**INSTRUCTIONS TO FOLLOW:**
Give the listing again word for word, excluding the pictures it contains.

**SUPPLIED DATA:**
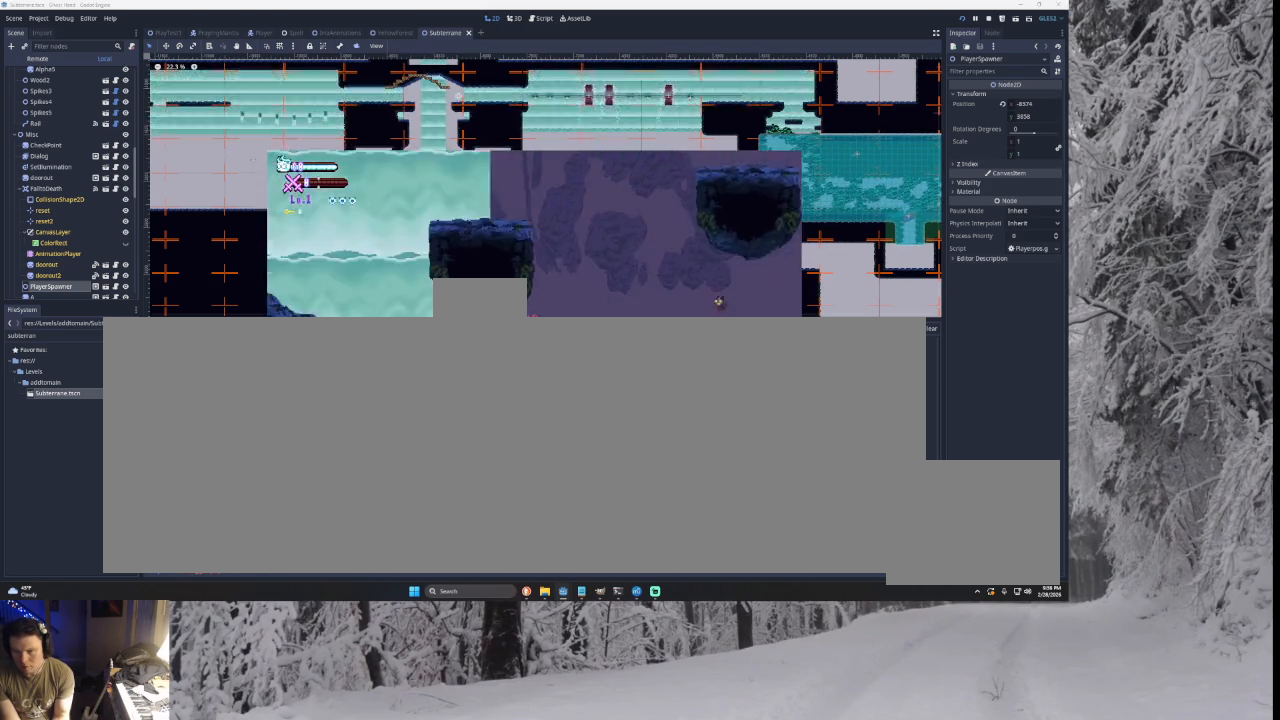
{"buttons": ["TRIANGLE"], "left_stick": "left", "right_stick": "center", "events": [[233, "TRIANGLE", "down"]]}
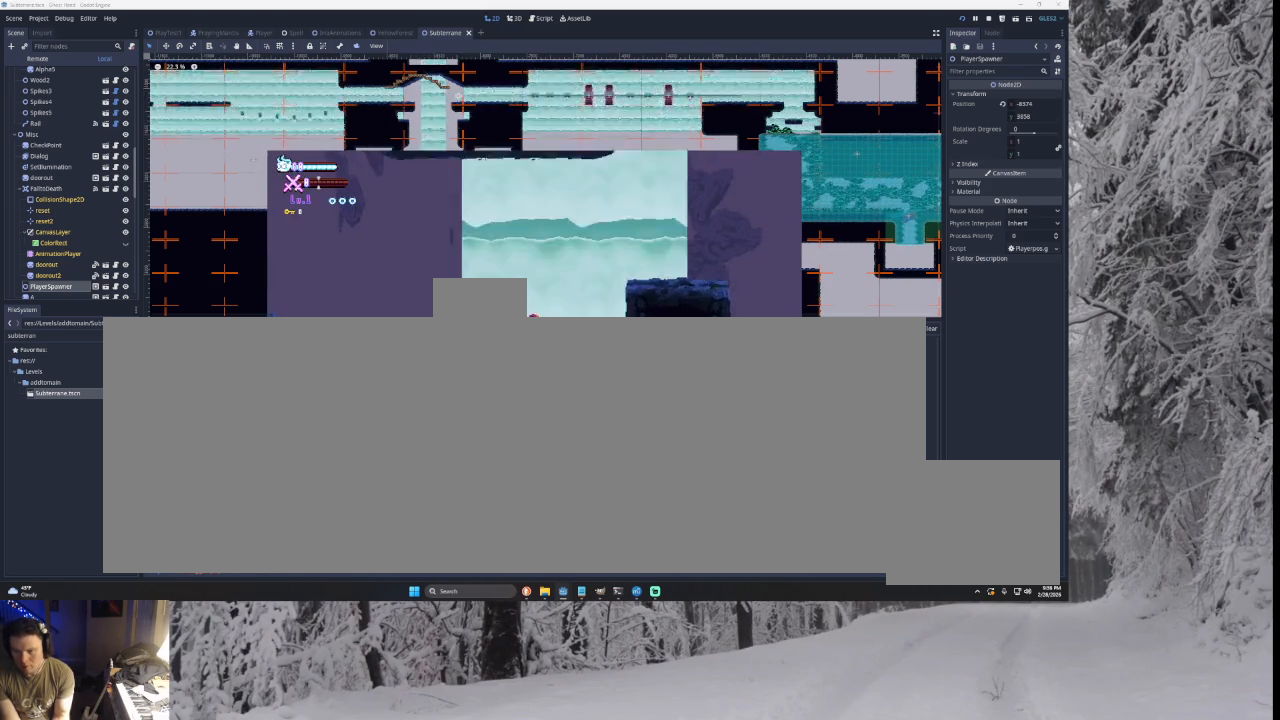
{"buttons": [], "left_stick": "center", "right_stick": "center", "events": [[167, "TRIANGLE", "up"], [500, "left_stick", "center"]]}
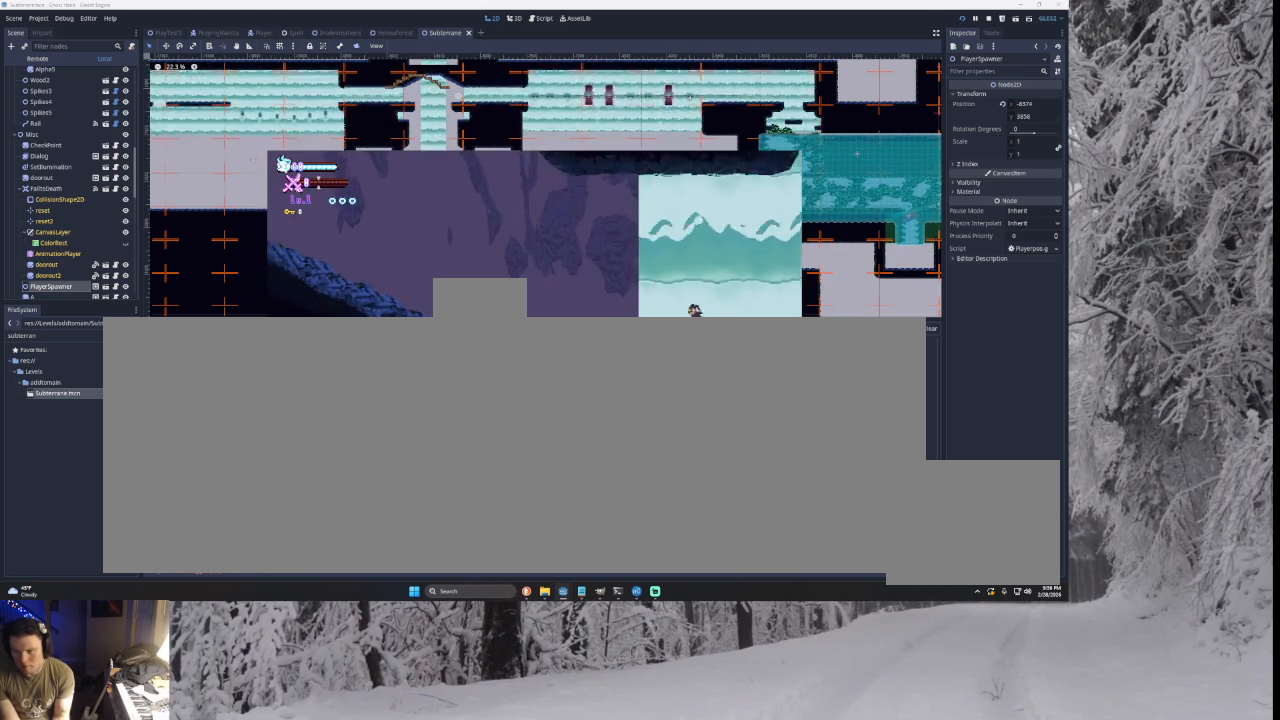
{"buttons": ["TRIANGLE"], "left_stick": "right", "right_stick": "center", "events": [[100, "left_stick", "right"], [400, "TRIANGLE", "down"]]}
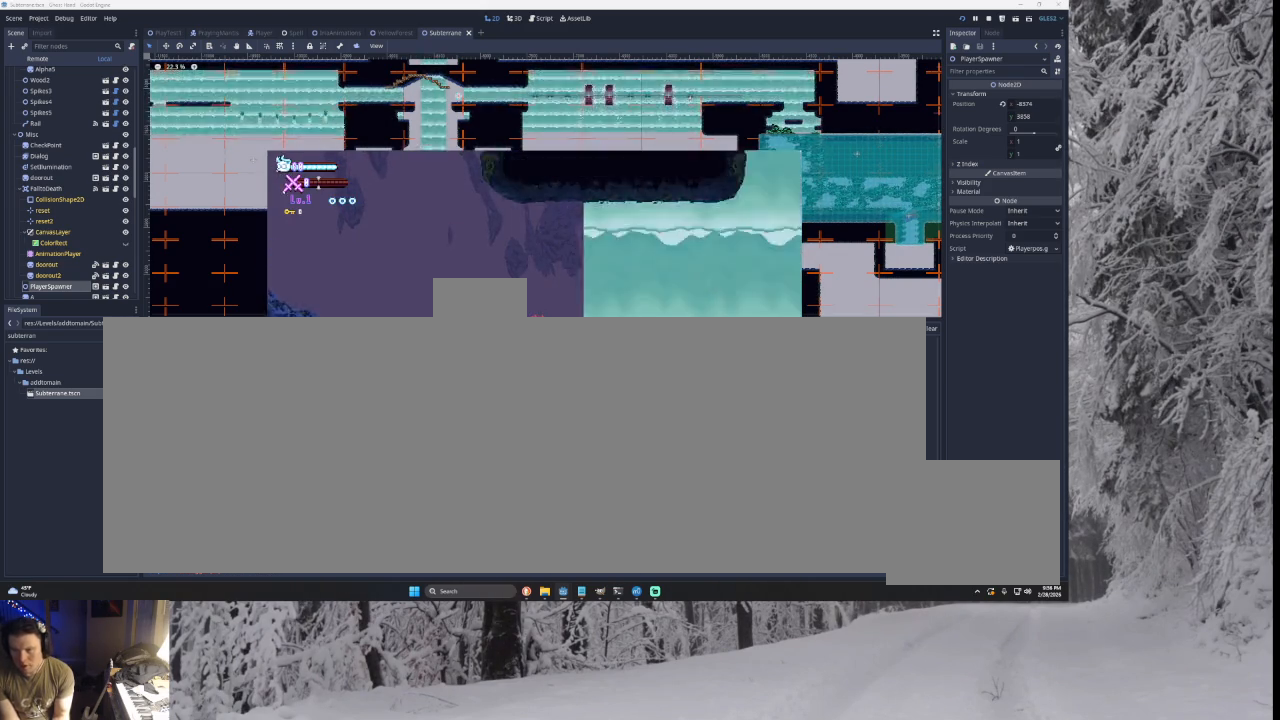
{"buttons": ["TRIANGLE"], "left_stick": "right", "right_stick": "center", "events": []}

**TASK SOLUTION:**
{"buttons": ["TRIANGLE"], "left_stick": "left", "right_stick": "center", "events": [[233, "TRIANGLE", "down"]]}
{"buttons": [], "left_stick": "center", "right_stick": "center", "events": [[167, "TRIANGLE", "up"], [500, "left_stick", "center"]]}
{"buttons": ["TRIANGLE"], "left_stick": "right", "right_stick": "center", "events": [[100, "left_stick", "right"], [400, "TRIANGLE", "down"]]}
{"buttons": ["TRIANGLE"], "left_stick": "right", "right_stick": "center", "events": []}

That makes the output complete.